Yesterday we woke up to a few inches of snow, so of course Max and I walked across town to the store for the heck of it. It was pretty chilly. It continued to snow and then rain for the rest of the day. We got Internet of our own, which is sort of a big deal, so maybe you’ll be hearing from me more often on here. We also cleaned the house, and took our loads of trash to the dump. I drove the school truck, so that was the first time I had driven in over 2 months. Pretty exciting. While at the dump we saw some pretty gross things. Moose season just closed, so there were tons of moose parts everywhere including moose racks that people in Oregon would kill to hang on their walls. We also saw a dead dog that someone had tied up at the dump and shot, that was incredibly sad but I had to keep my cool and not make any connection with the fact that it was someone’s pet, because that’s what they do up here. Dogs live outside and are fed when the people want to feed them. They aren’t loved like a family member, dogs are just animals and at times are as disposable as the animals they hunt for food. It’s definitely a different mentality up here than in the city, you don't see people taking their dogs outside for a potty break in the middle of the night, because dogs don't come inside.

Last night we ate with Sara and Anthony again and another friend, Tom, who teaches 2nd grade. Max and I made a moose roast and biscuits, and we played Apples to Apples and stood outside in the rain. It was a great time, and we all ended the night sitting around talking about things we wanted to do with our lives, and at midnight we sent Tom home with my book of 1,000 Ultimate Experiences and I don’t doubt he’ll pick something great and do it this summer. I look forward to hearing what he’ll pick.
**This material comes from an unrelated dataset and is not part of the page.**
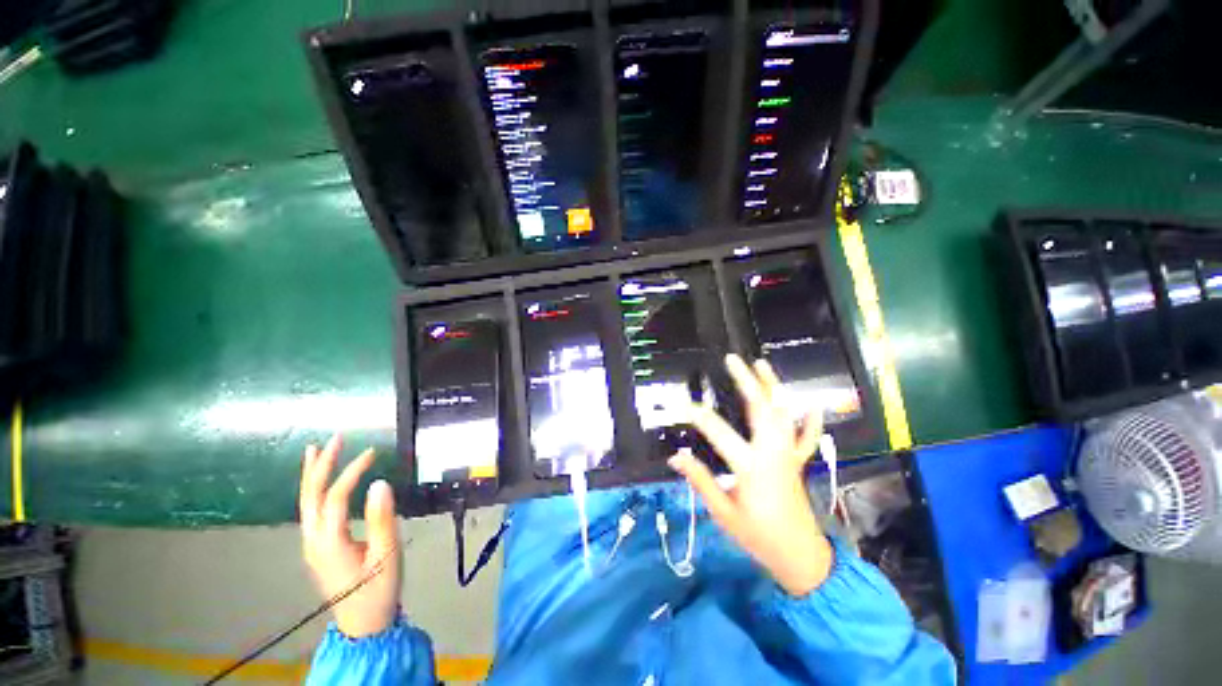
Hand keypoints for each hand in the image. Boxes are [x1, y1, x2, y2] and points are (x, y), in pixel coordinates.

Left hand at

Max has been working really hard too, coaching wrestling and we’ve both been coaching volleyball, and he’s been subbing almost everyday. That leaves a lot of cleaning and catching up for the weekends, because we don’t usually get home until around 8:00 and we’re exhausted from playing volleyball (which I can’t complain about). It’s definitely been a bit of a roller coaster up here. There have been really great times, in the classroom and at home, but there are also terrible days. Those terrible days are generally Mondays, so keep me in your thoughts tomorrow. The kids come into the classroom after 2 days of roaming around and staying out late. They bring problems from home into the classroom, and it is often very hard to get any teaching done on a Monday. I have really been working on spending a few hours after school settling down, so that by the time I come home I have convinced myself that I had a pretty good day, and I can be happy and relax.

I saw some wildlife on my walk to the school last weekend.

I have some more photos that won't load today, so I'll post again soon with all the photos I've been wanting to post!